Saying "I can't believe I fought for this bullshit", O'Neill again took to Twitter in May 2023 to criticize the Navy's alleged unreadiness to combat China because active-duty sailor and drag performer Joshua Kelley had been a "digital ambassador" for the service in 2022.

==Civilian life==
After separating from the US Navy, O'Neill began working as a motivational speaker. In 2015, he became a contributor to the cable news channel Fox News, though had left the company by August 2021, instead appearing on competitor Newsmax TV that October. O'Neill has also published two books:

- "The Operator" (2017)
- With Meyer, Dakota (2022). "The Way Forward"

A fan of the Washington Redskins, O'Neill was able to meet the team a week after his claim of shooting bin Laden was publicized in 2014.

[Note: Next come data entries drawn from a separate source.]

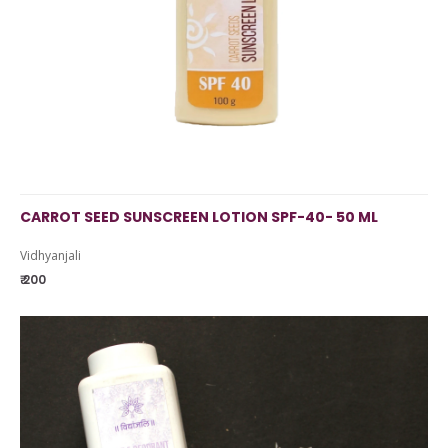
CARROT SEED SUNSCREEN LOTION SPF-40- 50 ML
Vidhyanjali
₹ 200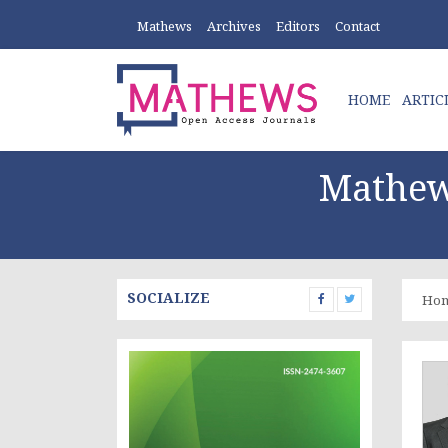
Mathews
Archives
Editors
Contact
HOME
ARTIC
Mathew
SOCIALIZE
Ho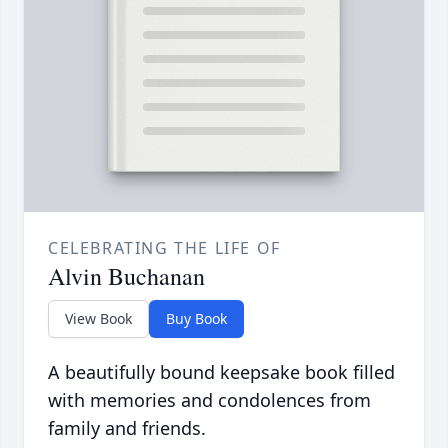
CELEBRATING THE LIFE OF
Alvin Buchanan
View Book
Buy Book
A beautifully bound keepsake book filled
with memories and condolences from
family and friends.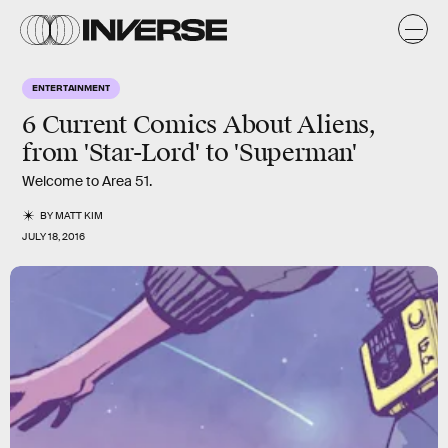
ENTERTAINMENT
6 Current Comics About Aliens,
from 'Star-Lord' to 'Superman'
Welcome to Area 51.
BY
MATT KIM
JULY 18, 2016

In December 2023, O'Neill held a small share of the Armed Forces Brewing Company in Norfolk, Virginia, and served as its brand ambassador and on its board of directors. His previous comments about Joshua Kelley, and his legal trouble in Frisco, prompted public opposition to a proposed brewery a few miles from Naval Station Norfolk; the planning commission voted four-to-two against recommending the brewery permit. After the company removed O'Neill as the company's director of military services and "toned down [his] public-facing role", the brewery opened in February 2024 and closed 13 months later.

On November 4, 2024, O'Neill was criticized online for his sexually charged reply to a tweet by Harry Sisson publicizing five young men's vote for Kamala Harris in the 2024 United States presidential election. To the original tweet stating that "real men support Harris", O'Neill replied: "You're not men. You're boys. If there was no social media, you would be my concubines." He followed up, saying, "These liberal, pussy 'males' will never defend you. I got you .. they don't."

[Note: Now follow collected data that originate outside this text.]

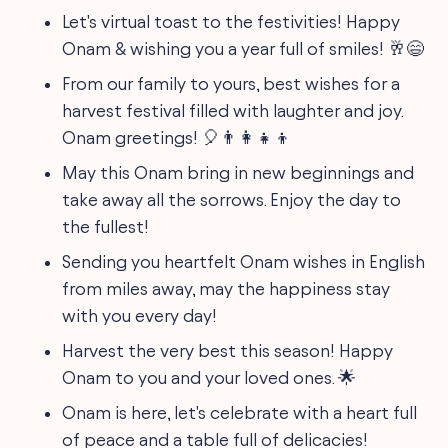
Let's virtual toast to the festivities! Happy
Onam & wishing you a year full of smiles! 🥂😄
From our family to yours, best wishes for a
harvest festival filled with laughter and joy.
Onam greetings! 🎈👨‍👩‍👧‍👦
May this Onam bring in new beginnings and
take away all the sorrows. Enjoy the day to
the fullest!
Sending you heartfelt Onam wishes in English
from miles away, may the happiness stay
with you every day!
Harvest the very best this season! Happy
Onam to you and your loved ones. 🌟
Onam is here, let's celebrate with a heart full
of peace and a table full of delicacies!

O'Neill has repeatedly promoted a conspiracy theory alleging that Charlie Kirk was killed by a shaped charge instead of a bullet, including during an interview with pro-Hitler commentator Stew Peters.

===Criminal charges===
In 2016, O'Neill was charged in Montana with driving under the influence; prosecutors dropped the charges.

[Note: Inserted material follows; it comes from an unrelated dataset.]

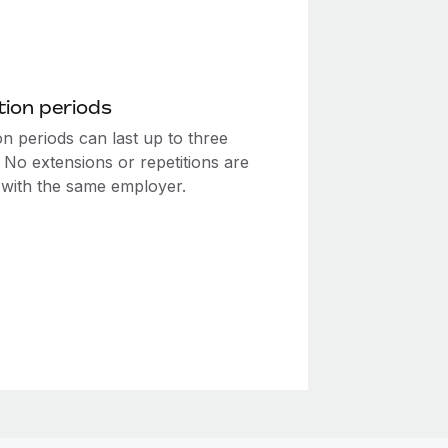
ion periods
n periods can last up to three
 No extensions or repetitions are
 with the same employer.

On 23 August 2023, O'Neill was arrested in Frisco, Texas, on "a Class A misdemeanor charge of assault causing bodily injury and a Class C misdemeanor charge of public intoxication" after allegedly assaulting a hotel security guard. He was booked into the Collin County jail, and released on a bond of . In August 2024, O'Neill sued the security guard—Johnny Loomis—for defamation, saying the 2023 claims were fabricated; he also filed suit against Omni Hotels & Resorts for negligence, saying they hired a guard who "lacked adequate qualifications."